ACTIVITÉ 1.
D'après le texte sur l'association Lallab, combien de temps dure un cycle de bénévolat ?
ACTIVITÉ 2.
Recopiez à l'identique le passage du texte sur l'association Lallab qui commence aux mots « Lallab Day — » et s'arrête après « préjugés au quotidien. ».

SECTION DE TEXTE.
===
Nous façonnons un monde dans lequel les femmes choisissent en toute liberté les armes de leur émancipation.

Voici en quelques mots ce qu’est l’association Lallab.

3 raisons m’ont poussée à devenir bénévole pour Lallab :

Adhésion aux méthodes : la première fois que j’ai entendu parler de Lallab, c’était par le biais d’une autre association qui avait relayé l’article “Les 10 choses qui étonnent le plus depuis que je porte le hijab”. Je l’ai trouvé piquant et simplement efficace. Lallab puise dans la force des mots et des images (et de l’humour parfois) pour déconstruire intelligemment les préjugés. Les membres de Lallab ne sont jamais dans une posture plaintive. Elles sont victimes mais ne pleurent pas sur leur sort. Elles subissent mais elles vont au front. Elles contre-attaquent mais ne mordent pas. Adhésion également à son ADN. Lallab prône un féminisme inclusif : nul besoin d’être musulmane pour se joindre à la lutte. Exit le communautarisme que l’on reproche aux musulman.e.s. J’ai appris à ne pas me sentir exclue parce que je n’étais pas musulmane. Lallab prône la sororité : c’est soudé.e.s et solidaires qu’on fera avancer le débat. L’union fait la force !

Lallab Day — janvier 2017 (crédits photos : Lallab)

Approfondissement des connaissances sur l’Islam et le féminisme. On a tous intériorisé des préjugés racistes. Lutter contre les préjugés racistes est un combat contre les autres mais aussi avec soi-même. Le savoir est notre meilleur allié. C’est pourquoi, pour chaque cycle de bénévolat (6 mois), Lallab organise un kick-off : le Lallab Day. Au-delà de faire connaissance, cette journée d’intégration avait pour objectif d’enrichir et d’inspirer les bénévoles. Des intervenantes (Fatima Khemilat et Nargesse Bibimoune) ont pris le micro pour nous dire que non, l’Islam et le féminisme ne sont pas antinomiques. J’ai appris, et je continue d’apprendre rien qu’en échangeant avec les bénévoles et les concernées que je rencontre, et je construis petit à petit mes arguments pour déconstruire les préjugés au quotidien.
===
EXTRAITS DE DONNÉES.
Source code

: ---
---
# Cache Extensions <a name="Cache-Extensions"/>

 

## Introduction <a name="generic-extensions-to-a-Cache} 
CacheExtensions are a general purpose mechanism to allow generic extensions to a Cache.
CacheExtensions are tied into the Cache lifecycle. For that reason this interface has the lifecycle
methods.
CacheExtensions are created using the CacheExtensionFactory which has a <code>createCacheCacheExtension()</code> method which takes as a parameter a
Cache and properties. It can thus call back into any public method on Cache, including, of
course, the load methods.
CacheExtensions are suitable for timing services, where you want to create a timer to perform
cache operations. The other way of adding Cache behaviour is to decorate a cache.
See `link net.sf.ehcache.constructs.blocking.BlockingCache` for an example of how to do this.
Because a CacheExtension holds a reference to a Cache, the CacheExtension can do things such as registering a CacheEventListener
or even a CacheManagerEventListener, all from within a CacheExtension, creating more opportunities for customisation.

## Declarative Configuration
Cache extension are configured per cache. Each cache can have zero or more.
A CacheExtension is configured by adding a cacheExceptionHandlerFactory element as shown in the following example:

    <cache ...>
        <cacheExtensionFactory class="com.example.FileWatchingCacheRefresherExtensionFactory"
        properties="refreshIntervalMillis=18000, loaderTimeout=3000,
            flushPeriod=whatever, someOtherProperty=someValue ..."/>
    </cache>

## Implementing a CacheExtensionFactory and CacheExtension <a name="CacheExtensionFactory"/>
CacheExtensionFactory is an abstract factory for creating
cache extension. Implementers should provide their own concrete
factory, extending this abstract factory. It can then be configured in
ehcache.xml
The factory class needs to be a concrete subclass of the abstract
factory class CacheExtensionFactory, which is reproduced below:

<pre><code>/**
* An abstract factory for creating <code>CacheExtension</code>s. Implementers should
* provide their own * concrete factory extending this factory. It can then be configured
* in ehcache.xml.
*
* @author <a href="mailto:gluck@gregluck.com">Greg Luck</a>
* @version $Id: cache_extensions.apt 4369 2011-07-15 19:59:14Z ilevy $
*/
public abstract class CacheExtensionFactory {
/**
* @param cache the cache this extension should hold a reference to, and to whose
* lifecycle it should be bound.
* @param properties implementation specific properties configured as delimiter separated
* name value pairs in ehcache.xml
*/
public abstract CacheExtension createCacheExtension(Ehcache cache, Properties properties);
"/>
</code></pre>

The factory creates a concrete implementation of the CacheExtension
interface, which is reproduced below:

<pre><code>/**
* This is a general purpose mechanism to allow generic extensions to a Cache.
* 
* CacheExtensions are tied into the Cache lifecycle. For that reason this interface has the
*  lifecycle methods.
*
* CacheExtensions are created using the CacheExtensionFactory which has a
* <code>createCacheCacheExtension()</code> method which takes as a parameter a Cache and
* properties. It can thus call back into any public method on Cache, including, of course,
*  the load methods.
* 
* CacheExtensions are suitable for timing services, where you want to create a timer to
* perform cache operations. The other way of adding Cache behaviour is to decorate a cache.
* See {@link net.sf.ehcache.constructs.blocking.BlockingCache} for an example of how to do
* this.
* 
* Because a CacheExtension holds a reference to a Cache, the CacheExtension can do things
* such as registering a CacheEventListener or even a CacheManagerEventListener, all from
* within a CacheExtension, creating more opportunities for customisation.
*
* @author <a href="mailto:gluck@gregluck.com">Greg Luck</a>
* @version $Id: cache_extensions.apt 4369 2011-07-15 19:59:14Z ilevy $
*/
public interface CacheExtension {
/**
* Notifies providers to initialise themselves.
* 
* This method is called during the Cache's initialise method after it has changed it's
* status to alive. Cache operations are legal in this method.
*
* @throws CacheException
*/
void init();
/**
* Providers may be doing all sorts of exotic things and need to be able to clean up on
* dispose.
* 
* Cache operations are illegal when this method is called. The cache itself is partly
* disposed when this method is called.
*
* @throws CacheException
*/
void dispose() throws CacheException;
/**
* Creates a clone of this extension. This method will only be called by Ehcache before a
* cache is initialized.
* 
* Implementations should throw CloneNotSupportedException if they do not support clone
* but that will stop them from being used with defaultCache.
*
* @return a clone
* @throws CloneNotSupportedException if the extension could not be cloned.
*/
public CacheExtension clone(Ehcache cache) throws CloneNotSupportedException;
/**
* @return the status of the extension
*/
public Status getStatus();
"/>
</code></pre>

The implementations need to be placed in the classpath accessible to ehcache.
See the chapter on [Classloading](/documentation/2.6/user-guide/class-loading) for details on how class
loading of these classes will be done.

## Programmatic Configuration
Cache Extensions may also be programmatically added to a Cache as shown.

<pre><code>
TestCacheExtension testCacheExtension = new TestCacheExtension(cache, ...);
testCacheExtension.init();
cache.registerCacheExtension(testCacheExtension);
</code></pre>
===
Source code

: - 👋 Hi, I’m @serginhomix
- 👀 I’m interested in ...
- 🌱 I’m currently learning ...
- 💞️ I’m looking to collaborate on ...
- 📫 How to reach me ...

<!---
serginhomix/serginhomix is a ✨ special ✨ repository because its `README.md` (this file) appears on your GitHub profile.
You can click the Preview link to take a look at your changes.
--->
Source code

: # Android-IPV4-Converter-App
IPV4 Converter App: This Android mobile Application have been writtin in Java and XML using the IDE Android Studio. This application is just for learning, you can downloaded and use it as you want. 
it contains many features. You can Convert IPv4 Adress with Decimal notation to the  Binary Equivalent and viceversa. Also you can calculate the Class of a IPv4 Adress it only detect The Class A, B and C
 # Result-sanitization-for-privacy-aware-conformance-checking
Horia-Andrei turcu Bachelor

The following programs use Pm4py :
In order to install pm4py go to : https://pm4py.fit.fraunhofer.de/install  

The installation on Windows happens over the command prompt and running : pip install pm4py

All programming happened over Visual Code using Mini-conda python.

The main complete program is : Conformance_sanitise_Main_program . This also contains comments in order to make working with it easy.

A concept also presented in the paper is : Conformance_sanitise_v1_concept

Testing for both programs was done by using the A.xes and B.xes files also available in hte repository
===
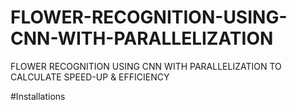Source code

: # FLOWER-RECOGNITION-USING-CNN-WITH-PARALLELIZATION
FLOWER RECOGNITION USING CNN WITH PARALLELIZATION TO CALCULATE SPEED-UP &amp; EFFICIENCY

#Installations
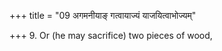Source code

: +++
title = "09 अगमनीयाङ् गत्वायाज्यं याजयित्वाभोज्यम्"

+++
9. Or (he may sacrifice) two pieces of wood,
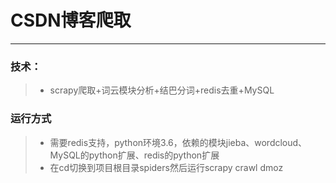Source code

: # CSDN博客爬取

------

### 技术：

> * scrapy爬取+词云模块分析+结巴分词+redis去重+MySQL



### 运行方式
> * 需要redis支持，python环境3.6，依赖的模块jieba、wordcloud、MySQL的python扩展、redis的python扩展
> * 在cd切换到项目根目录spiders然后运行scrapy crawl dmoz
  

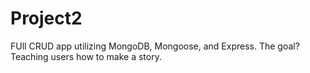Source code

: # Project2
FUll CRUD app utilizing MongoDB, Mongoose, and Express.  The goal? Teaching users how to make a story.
===
ZONE DE RÉPONSE 1.
Six mois.

ZONE DE RÉPONSE 2.
Lallab Day — janvier 2017 (crédits photos : Lallab)

Approfondissement des connaissances sur l’Islam et le féminisme. On a tous intériorisé des préjugés racistes. Lutter contre les préjugés racistes est un combat contre les autres mais aussi avec soi-même. Le savoir est notre meilleur allié. C’est pourquoi, pour chaque cycle de bénévolat (6 mois), Lallab organise un kick-off : le Lallab Day. Au-delà de faire connaissance, cette journée d’intégration avait pour objectif d’enrichir et d’inspirer les bénévoles. Des intervenantes (Fatima Khemilat et Nargesse Bibimoune) ont pris le micro pour nous dire que non, l’Islam et le féminisme ne sont pas antinomiques. J’ai appris, et je continue d’apprendre rien qu’en échangeant avec les bénévoles et les concernées que je rencontre, et je construis petit à petit mes arguments pour déconstruire les préjugés au quotidien.